How We Built Our UK Accent Model
We validated our UK model’s accent accuracy through a large-scale subjective A/B evaluation comparing it to our existing US model to verify the perception of the produced accent.
- 168 audio files were prepared and balanced across accents (India, Philippines, Latin America, and Africa), gender, mother-tongue influence, and rate of speech.
- Evaluations were conducted by independent, blind listeners from the UK. This produced 1,680 total evaluations, ensuring statistical reliability.
- UK listeners preferred the new RP output model over the existing US version by 51.8 percentage points, a clear signal that people respond more positively to hearing speech in their own local accent.

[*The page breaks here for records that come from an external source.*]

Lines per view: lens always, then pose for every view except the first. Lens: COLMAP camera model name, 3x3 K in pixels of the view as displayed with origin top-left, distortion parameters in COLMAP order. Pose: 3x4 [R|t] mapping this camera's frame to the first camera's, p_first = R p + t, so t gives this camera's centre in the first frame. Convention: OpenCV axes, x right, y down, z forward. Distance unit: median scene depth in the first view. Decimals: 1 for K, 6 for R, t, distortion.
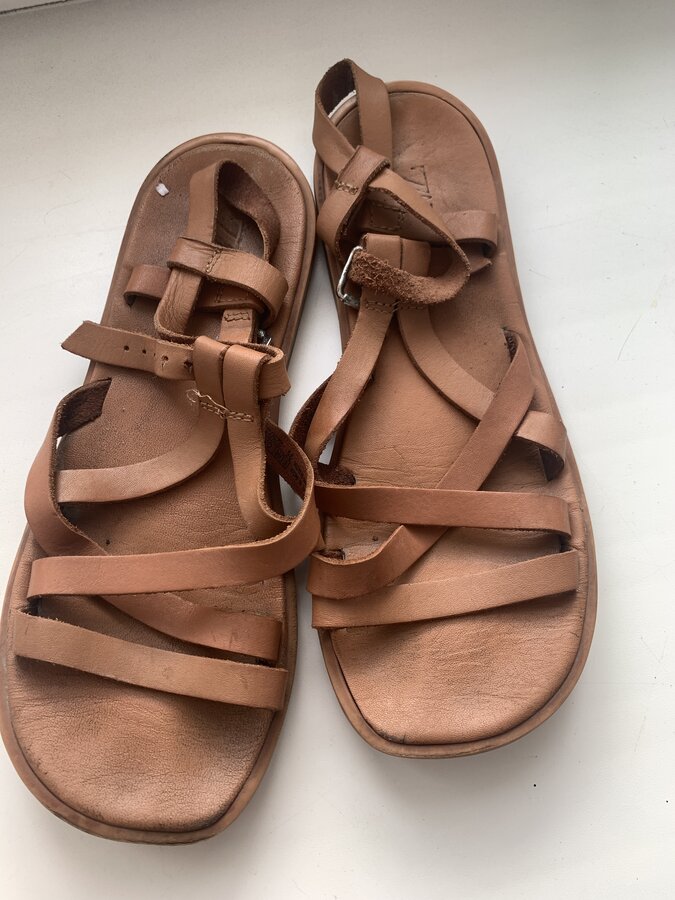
lens RADIAL K [[686.7, 0, 336.2], [0, 686.7, 451.9], [0, 0, 1]] dist [0.011318, -0.061392]
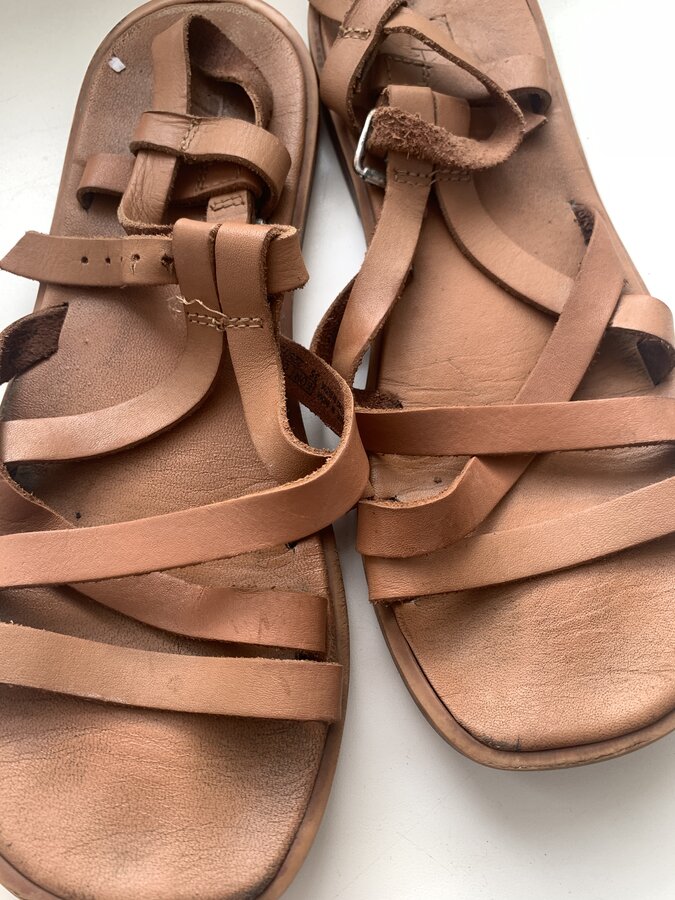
lens RADIAL K [[686.7, 0, 337.6], [0, 686.7, 449.9], [0, 0, 1]] dist [0.011318, -0.061392]
pose [[0.995818, -0.089793, 0.016822, -0.062674], [0.090199, 0.995606, -0.025167, 0.105207], [-0.014488, 0.026579, 0.999542, 0.259982]]
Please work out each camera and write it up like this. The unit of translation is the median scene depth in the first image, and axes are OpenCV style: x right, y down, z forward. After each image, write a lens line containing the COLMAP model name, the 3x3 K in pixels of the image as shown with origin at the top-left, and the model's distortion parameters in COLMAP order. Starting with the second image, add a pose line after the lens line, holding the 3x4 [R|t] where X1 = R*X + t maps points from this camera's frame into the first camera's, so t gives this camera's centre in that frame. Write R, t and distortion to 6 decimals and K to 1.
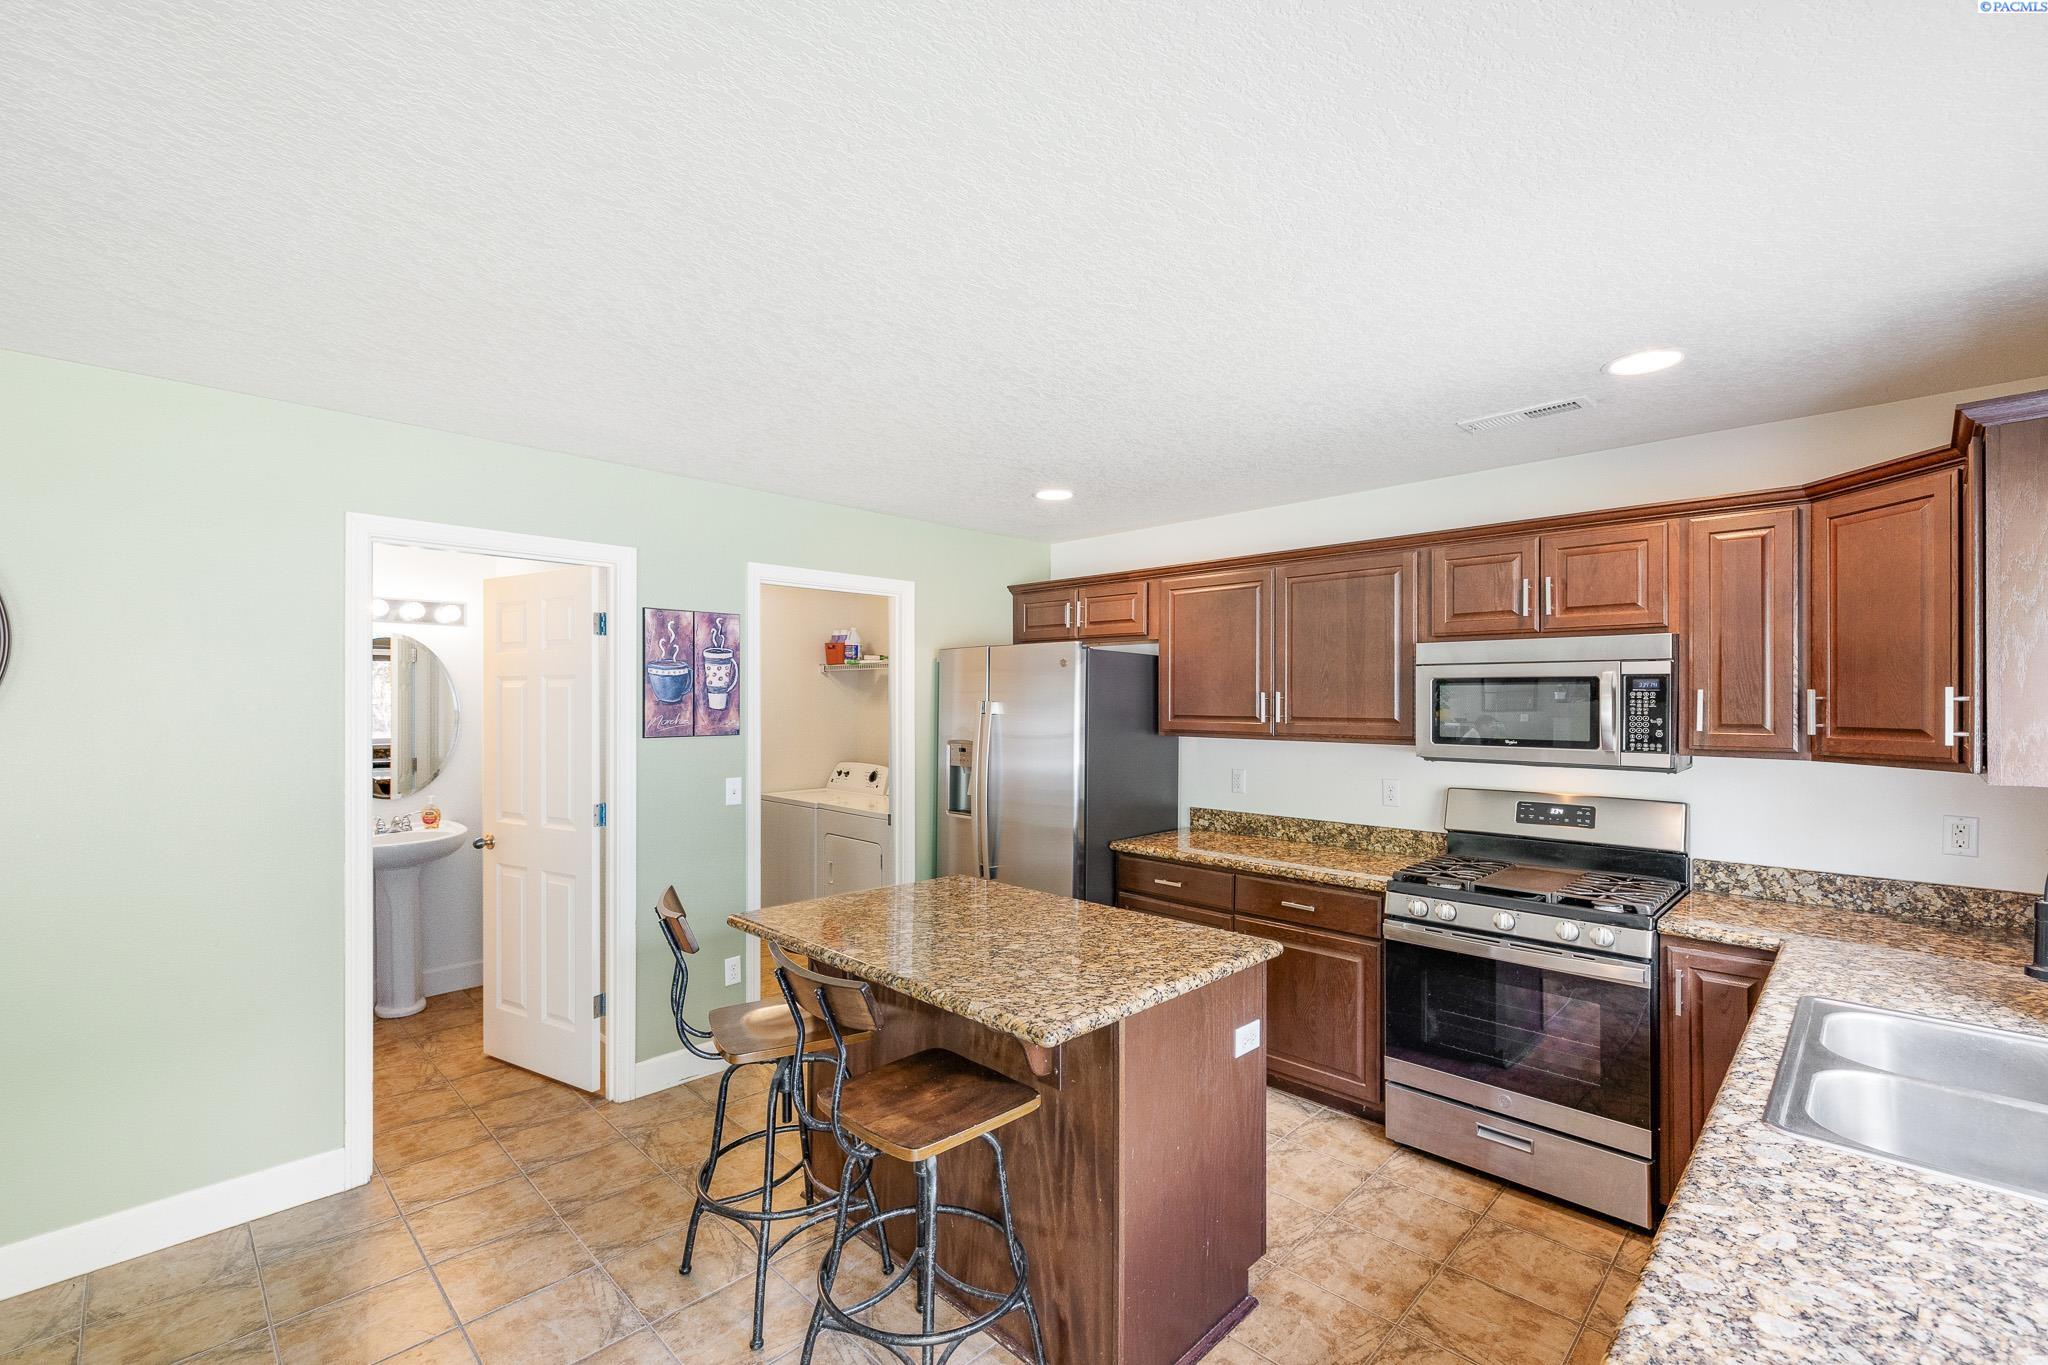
lens RADIAL K [[878.7, 0, 1030.8], [0, 878.7, 692.8], [0, 0, 1]] dist [0.002967, 0.001034]
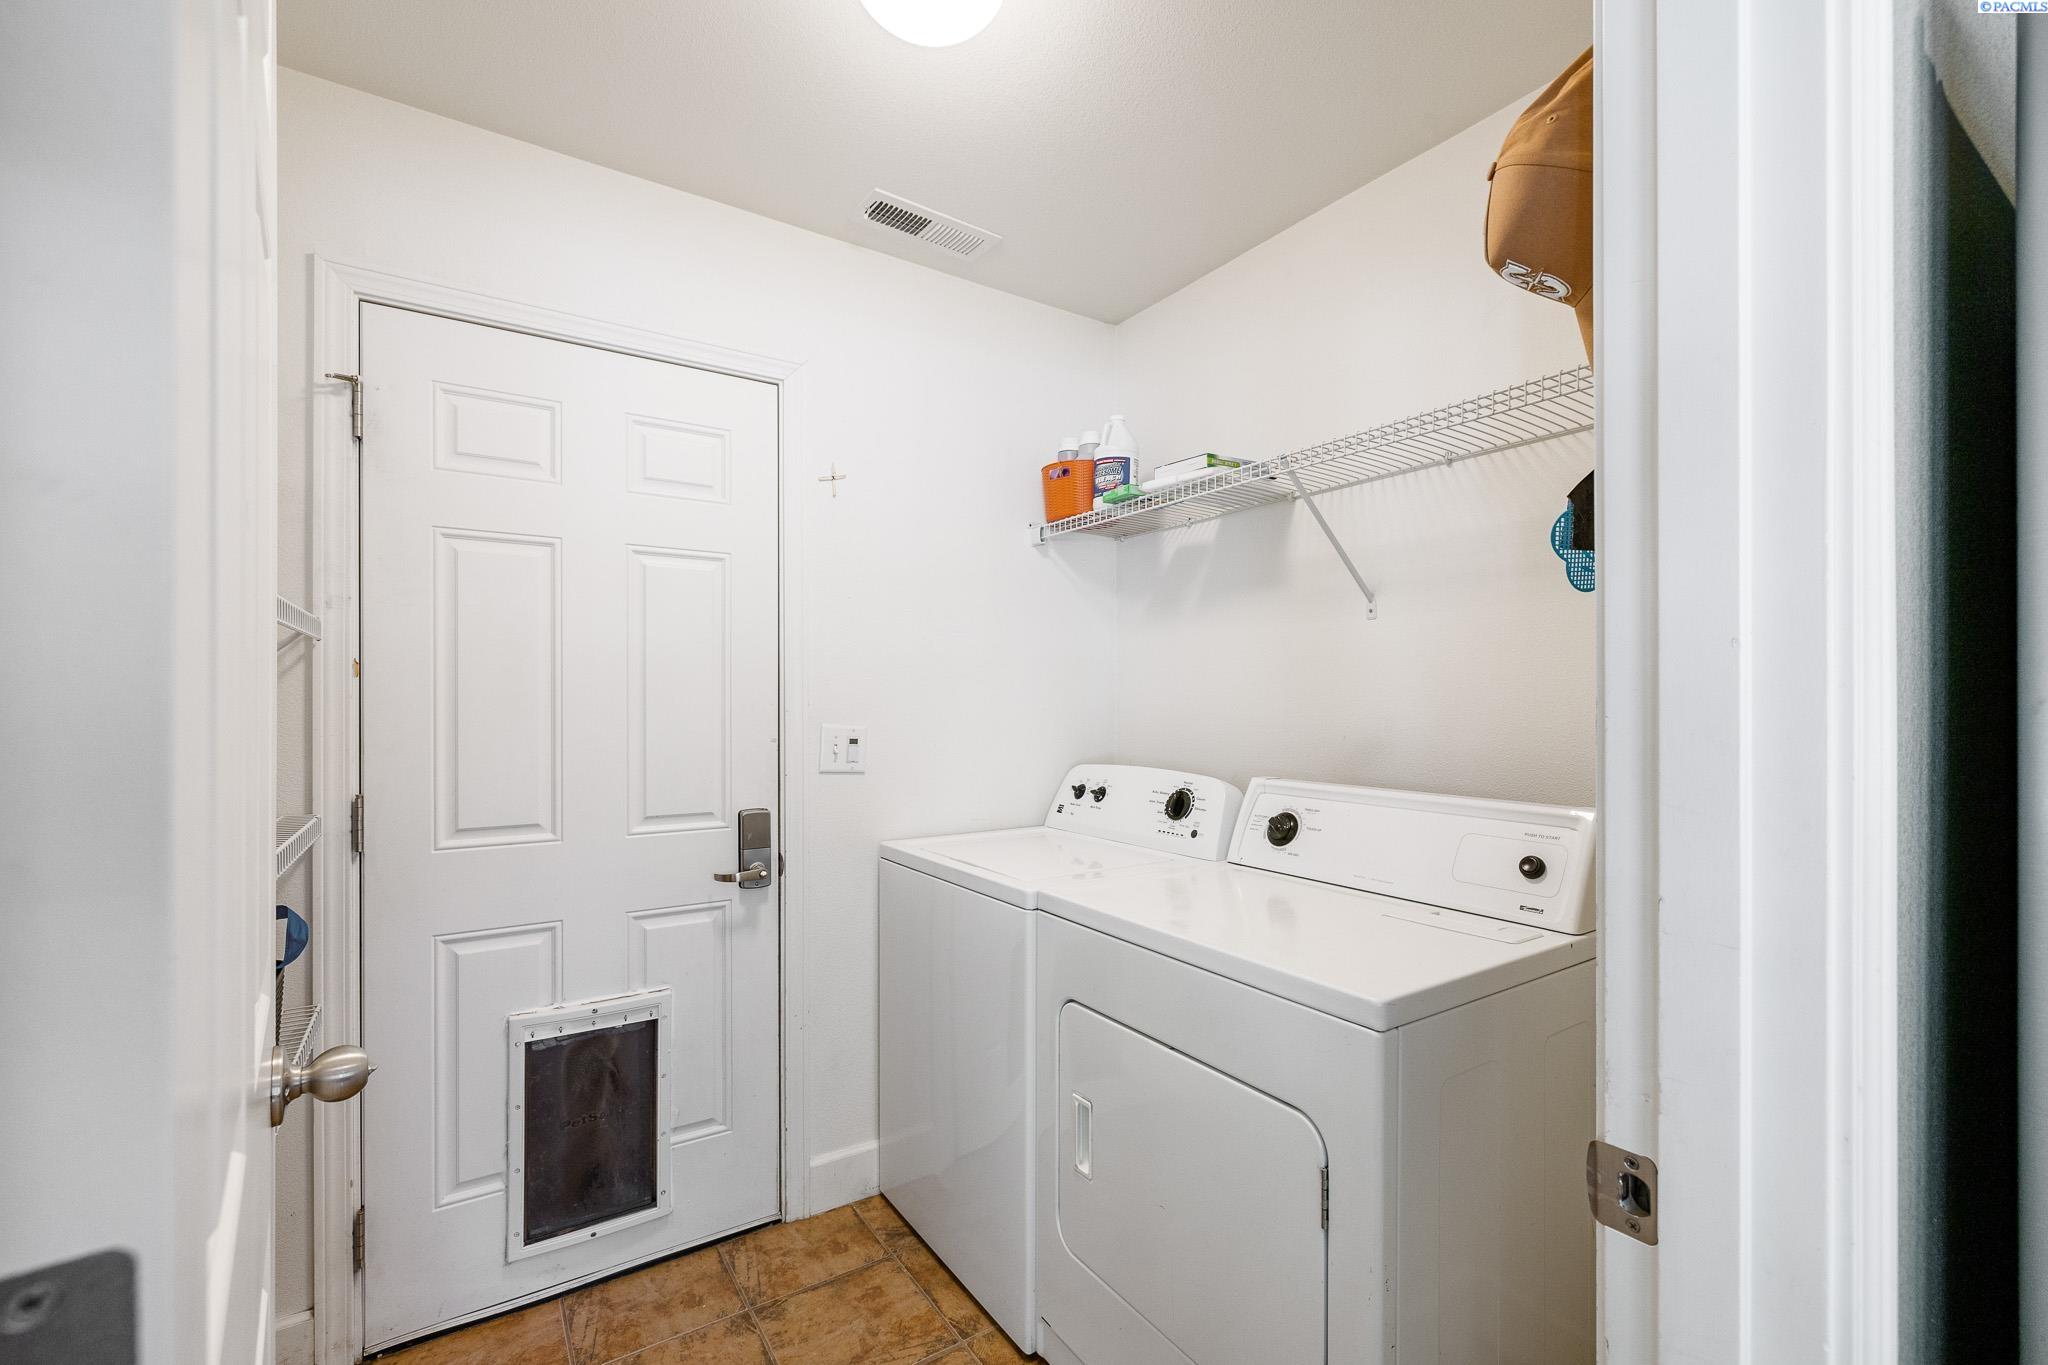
lens RADIAL K [[878.7, 0, 1030.7], [0, 878.7, 699.1], [0, 0, 1]] dist [0.002967, 0.001034]
pose [[0.977517, -0.002527, -0.210841, -0.143210], [0.002287, 0.999996, -0.001380, 0.046145], [0.210843, 0.000866, 0.977519, 0.558564]]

This rigorous evaluation gave us confidence that the RP output is both technically robust and aligned with listener expectations, making it a strong foundation for enterprises serving UK and European customers.
We’ve discussed the challenges and solutions behind expanding Accent Translation, but the clearest way to understand its impact is to hear it yourself. Below, you’ll find side-by-side audio comparisons: the original audio from African, Indian, Filipino, and Latin American speakers, translated into both US English and UK English outputs.
Original Audio | UK Output | US Output | |
Africa (Male) | |||
Africa (Female) | |||
India (Male) | |||
India (Female) | |||
Philippines (Male) | |||
Philippines (Female) | |||
Latin America (Male) | |||
Latin America (Female) |
These side-by-side examples demonstrate the practical outcomes of our modeling and evaluation choices: higher intelligibility, preserved speaker identity, and flexible outputs for both US and UK markets.
Conclusion
Accent barriers are not only a matter of clarity; they are a matter of access. By expanding Accent Translation to cover a broader set of African accents, we enable enterprises to reach new talent pools and create jobs across a rapidly growing region. By introducing a UK output accent, we help companies connect with customers in speech that feels natural and local.
The research is complex, but the result is simple: clearer conversations, better customer experiences, and more open opportunities for skilled voices around the world. With each expansion, Sanas moves closer to fulfilling our mission: ensuring every person can be understood, no matter how they speak.